The properties panel is divided into clear sections Look, Quality, Shadow, Cone & Shaft, Scattering, Cookie, Holdout, Volumetric Noise, Atmospheric Haze. Every knob has a tooltip explaining what it does, and the defaults are tuned to give you a believable shaft within seconds of plugging things in.
What You Can Actually Do With It
Anywhere there’s a directional or spot light and you want the air to feel alive, aeVolumeRays earns its keep. Some of the things I’ve used it for:
- Architecture and product shots soften interior renders with believable beams from windows or skylights. Add a touch of haze and the whole space breathes.
- Live action integration sell CG elements into real footage by matching the volumetric quality of the plate’s atmosphere. If your plate has subtle god rays from a window, add matching shafts to the CG side.
- Mood lighting turn a flat 3D render into a cinematic frame in two minutes by adding shafts and atmospheric haze. It’s one of the highest impact-per-effort comp tricks you can learn.
- Creature features that classic horror beat where the monster steps through a beam of light. With holdouts on, you can dial in exactly how the shaft cuts off as the creature moves through it.
- Stage and concert shots coloured spotlights cutting through smoke, with cookies for shape variation and animated noise for swirling haze.
- Forest, dust, fog anywhere the air should feel like a character in the shot.
It’s a comp tool, so it lives downstream of your render. You can iterate without re-rendering change colours, animate density, swap cookies, tweak the scattering, all in real time on the GPU.
Free for Everyone
I built this for the community. aeVolumeRays is free. You can download the gizmo from my GitHub repository, use it in personal or commercial projects, modify it, and study how it works.
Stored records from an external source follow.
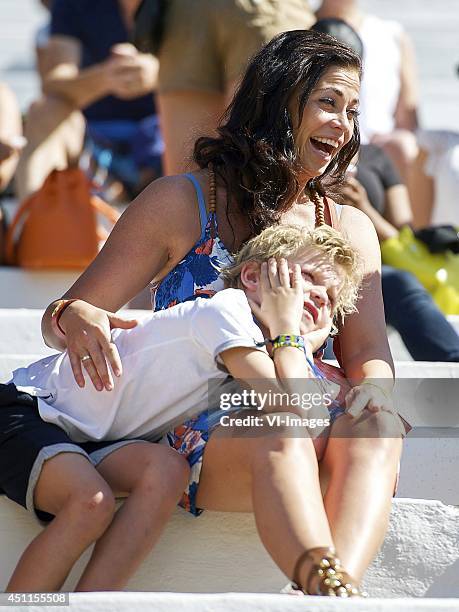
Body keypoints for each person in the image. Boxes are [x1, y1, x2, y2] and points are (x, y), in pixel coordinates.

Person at [38, 30, 405, 596]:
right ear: (278, 101)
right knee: (275, 418)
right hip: (207, 419)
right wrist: (76, 318)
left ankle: (338, 594)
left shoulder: (349, 226)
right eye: (328, 103)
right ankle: (325, 587)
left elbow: (368, 355)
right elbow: (62, 316)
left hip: (309, 405)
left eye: (353, 110)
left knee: (376, 421)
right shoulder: (182, 202)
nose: (343, 124)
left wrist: (373, 391)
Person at [15, 0, 162, 204]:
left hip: (169, 136)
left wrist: (159, 74)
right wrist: (107, 77)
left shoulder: (190, 6)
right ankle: (36, 223)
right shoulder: (73, 5)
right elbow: (54, 84)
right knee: (45, 111)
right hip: (91, 141)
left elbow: (216, 81)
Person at [156, 0, 315, 174]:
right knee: (185, 178)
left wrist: (339, 21)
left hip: (267, 12)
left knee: (261, 165)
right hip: (182, 15)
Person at [341, 144, 459, 362]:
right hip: (315, 265)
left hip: (370, 272)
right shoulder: (302, 152)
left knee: (400, 282)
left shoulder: (375, 156)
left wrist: (363, 209)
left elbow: (404, 236)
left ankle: (453, 360)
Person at [314, 1, 419, 193]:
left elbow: (408, 119)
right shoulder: (298, 29)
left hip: (376, 146)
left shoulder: (392, 35)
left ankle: (409, 222)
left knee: (404, 144)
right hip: (321, 137)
If you find bugs, open an issue. If you build something cool with it, I’d love to see it.
The repo includes the gizmo, the BlinkScript source code (fully commented), example Nuke scripts, and a quick-start guide. I’ll also be uploading short demo videos showing common setups: church windows, forest sun shafts, spaceship cockpit lighting, headlights through fog, stage spotlights. If you get stuck on a specific look, those should cover most cases.
One Last Thing
The more I worked on this gizmo, the more amazed I got at how much physics we can fake convincingly with a few hundred lines of code and a depth texture. Light scattering is the kind of phenomenon that took physicists centuries to describe properly, and we routinely fudge it in real-time using tricks that would make a 1900s physicist faint. And yet it works. The eye is forgiving, the math is friendly, and the result is beautiful.
If you’ve never opened BlinkScript, it’s worth a few hours of your time. It’s the closest thing Nuke has to writing your own renderer, and the leap from “I’m a comp artist” to “I wrote the algorithm that draws this” is genuinely empowering. There’s a small but lovely community of people pushing the limits of what BlinkScript can do, and I hope this post nudges a few more in that direction.
Thanks for reading. Now go light up some air.